A timely escape (+1 re-edit)

Here it is with the shoreline adjusted per Diane’s suggestion -

With a crop and some Frequency Separation to remove the far shoreline -

Like Diane, I too tried to keep up with the fleeing cormorants. Hers has wings up, mine wings down. I had a lot of blurry shots and a lot of just butts and tailfeathers, but this one is in the frame, is sharp where it should be and is exposed pretty well. Will wonders never cease. I wish I had dialed in a higher shutter speed, but it is what it is.

Specific Feedback Requested

Open to ideas in terms of processing and field advice for next time.

Technical Details

Is this a composite: No
Handheld in the boat w/animal detection & continuous auto focus


Lr for exposure adjustment, white & black points, clarity, texture & a crop to 2:3 - but this is basically the whole frame side to side. Used select subject to add more clarity and texture on just the bird. Topaz Sharpen to bring up the most in the bird. Photoshop to add some canvas in front of the bird. Lr for a little vignette.


Very nice, with a good splash, and excellent sharpness for the ss. The forward wing position is a very dynamic pose, and excellent feather detail.

Having 800mm paid off well. The cardinal rule of bird photography seems to be that you always need a longer focal length, a faster ss and higher ISO. (And good reactions.)

I’m wondering about cooling down the shoreline and lowering its contrast a bit.

Thanks @Diane_Miller - the extra length did come in handy sometimes, that’s for sure. I believe I was panning a bit to keep up with it so maybe that’s why it’s pretty crisp. Put a second image up with the shoreline adjusted per your suggestion. Thoughts?

For me, the OOF detail on the rocks on the shoreline is distracting attention from the lovely bird. I tried reducing contrast and toning down the warmth but it wasn’t enough. Then I blurred that area more and it looked overdone. Finally cropped some and lightened the UL. It’s not great but you can see the idea.

Gotcha. I’ll play with it. Hmmm…

Maybe blatantly cheat :grin: and try content aware to extend the water. The top part of it is lovely.

I tried CAF, but it wasn’t working, so I used Frequency Separation instead. See the OP for the newest version!

Kristen and Diane! The bird had no chance of escaping the pair of you.

I like your third post Kristen. The colour palette is very appealing and the bird has given you a good pose with a great splash and droplets. I might be tempted to lower the contrast in the BG a little more?

That’s perfect! I’m still waiting to get a new computer so I can run the newest software – can you give a hint of what you did?

Frequency Separation is a technique or feature in Photoshop and is also a TK8 panel action. Basically it separates into two layers the texture and the color of your pixels.
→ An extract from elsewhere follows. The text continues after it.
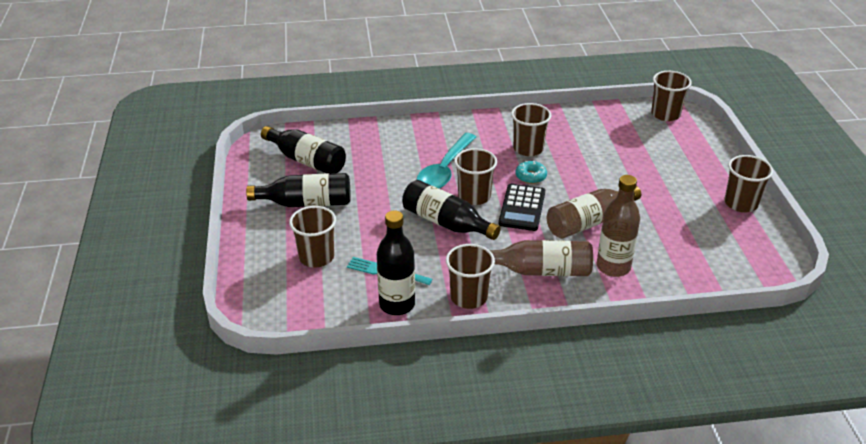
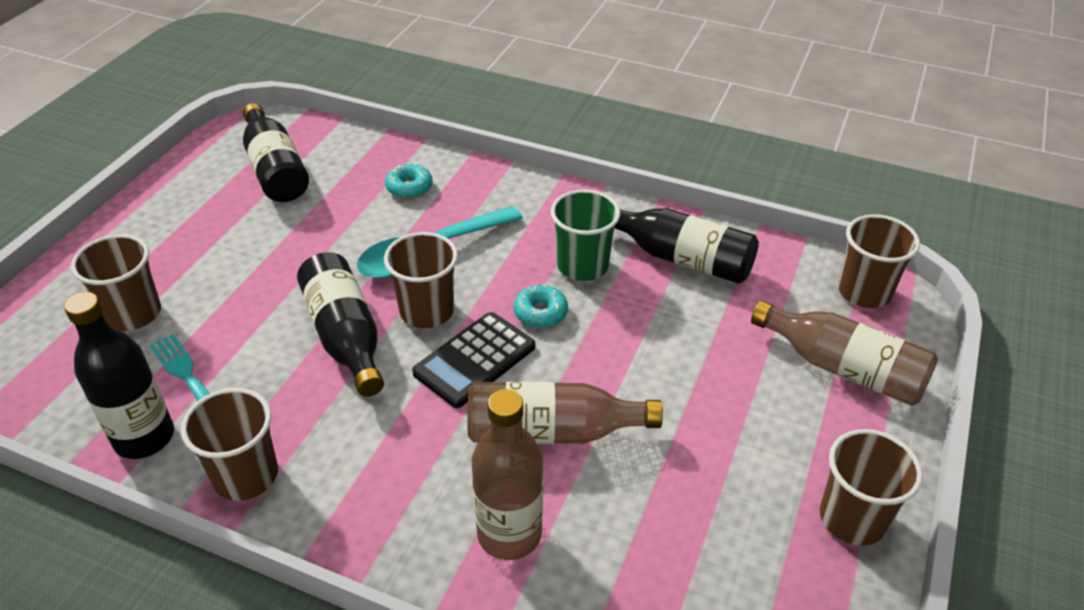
camera: 30 degrees right, 5 degrees up
(306, 203) = (209, 229): black bottle -> black bottle (681, 258)
(396, 143) = (409, 187): none -> turquoise donut
(528, 149) = (582, 266): brown cup -> green cup
(541, 271) = (392, 483): brown bottle -> brown bottle (843, 368)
By clicking on one or the other you can paint the attributes of that layer onto the layer below. For this image I first ran the action then selected the color layer to paint the color of the water onto the shoreline. You use the stamp tool for this and select like you would with any other clone stamping job. Second I painted some of the water texture over where I’d already painted color. It isn’t perfect and I could certainly do more work to break up some of the more obvious pattern repeats, but I didn’t. Maybe I should.

This is a good technique for removing lens flare and I’ve done that successfully. Typically you want to keep the texture of the object behind the lens flare, but paint out the color of the lens flare. You don’t necessarily want to replace the pixels behind the flare. In the video Dave paints out a shadow on a leaf to even out the tonalities, but leaves the texture of the leaf as it was. Only the color changed. It works pretty well when cloning/healing/CAF just don’t quite get it done.
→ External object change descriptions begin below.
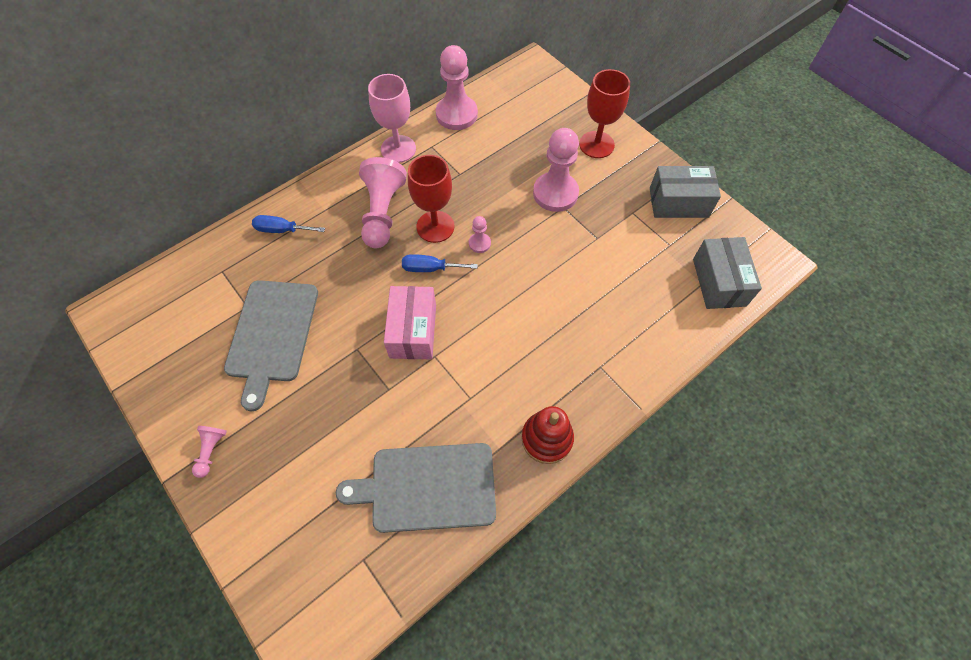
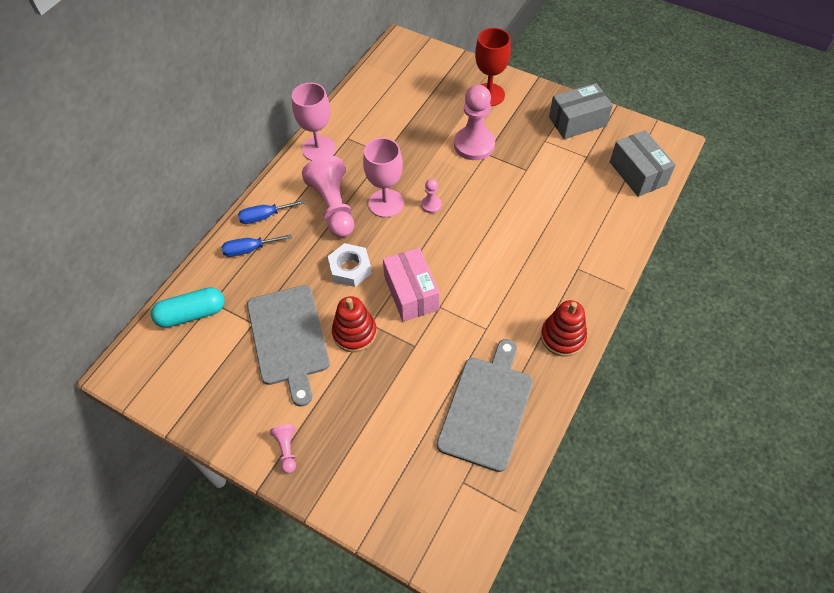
camera: 20 degrees left, 5 degrees down
(197, 276) = (191, 314): none -> turquoise capsule
(337, 353) = (354, 333): none -> red stacking toy
(366, 283) = (350, 268): none -> white nut
(427, 487) = (487, 408): grey cutting board -> grey cutting board turned 135 degrees clockwise
(430, 268) = (399, 238): blue screwdriver -> blue screwdriver (264, 216)
(435, 227) = (386, 203): red goblet -> pink goblet
(456, 114) = (356, 104): pink pawn -> none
Here’s the video I watched to learn about how to use F.S. -

Interesting process. I like the last posted image. It has the most contrast and the crop focuses on the subject. It is a little less distracting than the originally posted image. Good color and detail. Plumage looks fine. I’ll have to look into the frequency separation issue. Always something new to learn!

Thanks @David_Schoen - I’ve used F.S. when other cloning methods don’t work.